All Products
Search
Document Center

Container Service for Kubernetes:Custom priority-based scheduling for elastic resources

Last Updated:Mar 26, 2026

Custom elastic resource priority scheduling lets you define the order in which pods are scheduled across different resource types and node pools. Create a ResourcePolicy to set this order: during scale-out, pods are scheduled to resource units in the order you define; during scale-in, pods are removed in reverse order.

Warning

Do not use system-reserved labels such as alibabacloud.com/compute-class or alibabacloud.com/compute-qos in workload label selectors (for example, the spec.selector.matchLabels field of a Deployment). The system may modify these labels during custom priority scheduling, causing the controller to frequently rebuild pods and affecting application stability.

Prerequisites

Before you begin, ensure that you have:

  • An ACK managed cluster Pro edition, version 1.20.11 or later. For upgrade steps, see Manually upgrade a cluster.

  • A kube-scheduler version that meets the requirements for your ACK cluster version. See kube-scheduler for a full list of supported features per version.

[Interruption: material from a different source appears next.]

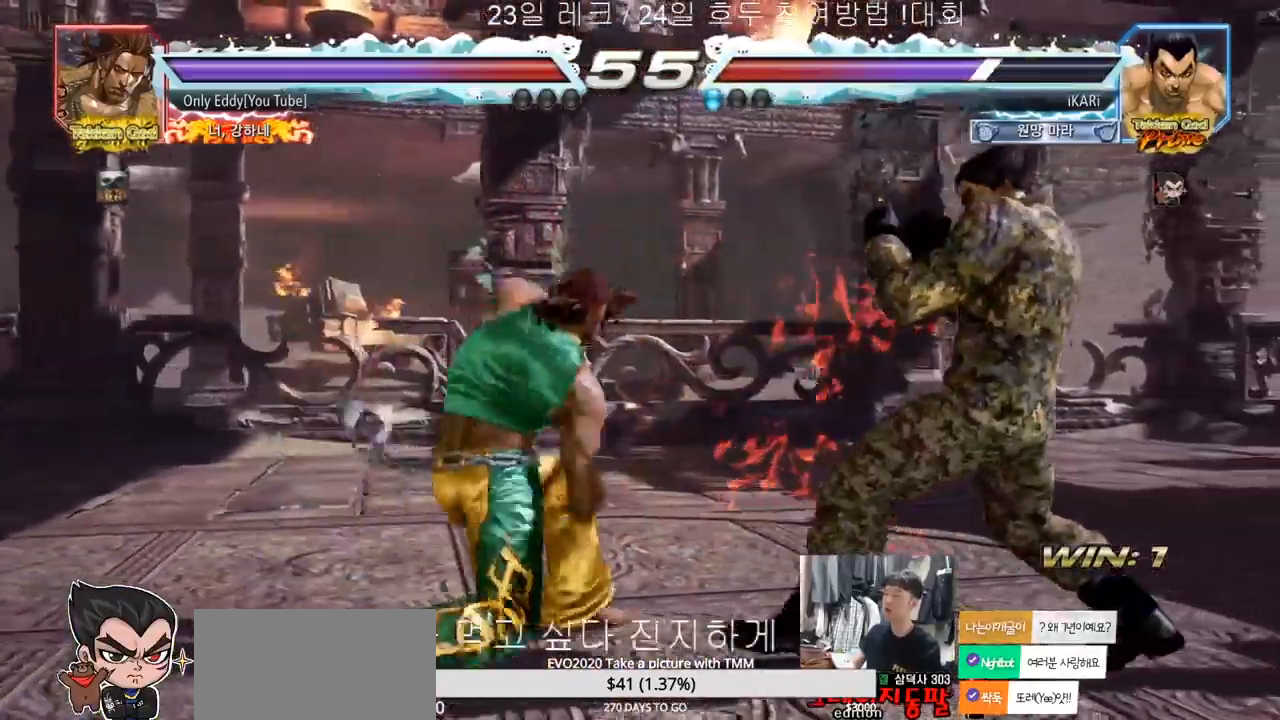
{"buttons": ["CIRCLE"], "left_stick": "down-left", "events": [[217, "left_stick", "center"], [333, "left_stick", "down-left"], [500, "CIRCLE", "down"]]}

    ACK version Scheduler version
    1.20 v1.20.4-ack-7.0 or later
    1.22 v1.22.15-ack-2.0 or later
    1.24 or later All versions supported
  • (Required for ECI resources) The ack-virtual-node component deployed in your cluster. See Use ECI in ACK.

Usage notes

  • Best-effort ordering: This feature uses a BestEffort policy. Pod scale-in does not strictly follow the reverse of the scheduling order in all cases.

  • Starting from scheduler version v1.x.x-aliyun-6.4, the default value of ignorePreviousPod changed to false, and ignoreTerminatingPod changed to true. Existing ResourcePolicy objects and subsequent updates are not affected.

  • This feature conflicts with pod-deletion-cost and cannot be used together.

  • This feature cannot be used with Elastic Container Instance (ECI) elastic scheduling implemented through ElasticResource. See Use ElasticResource for elastic scheduling of ECI pods.

  • The max field is available only in clusters of version 1.22 or later with scheduler version 5.0 or later.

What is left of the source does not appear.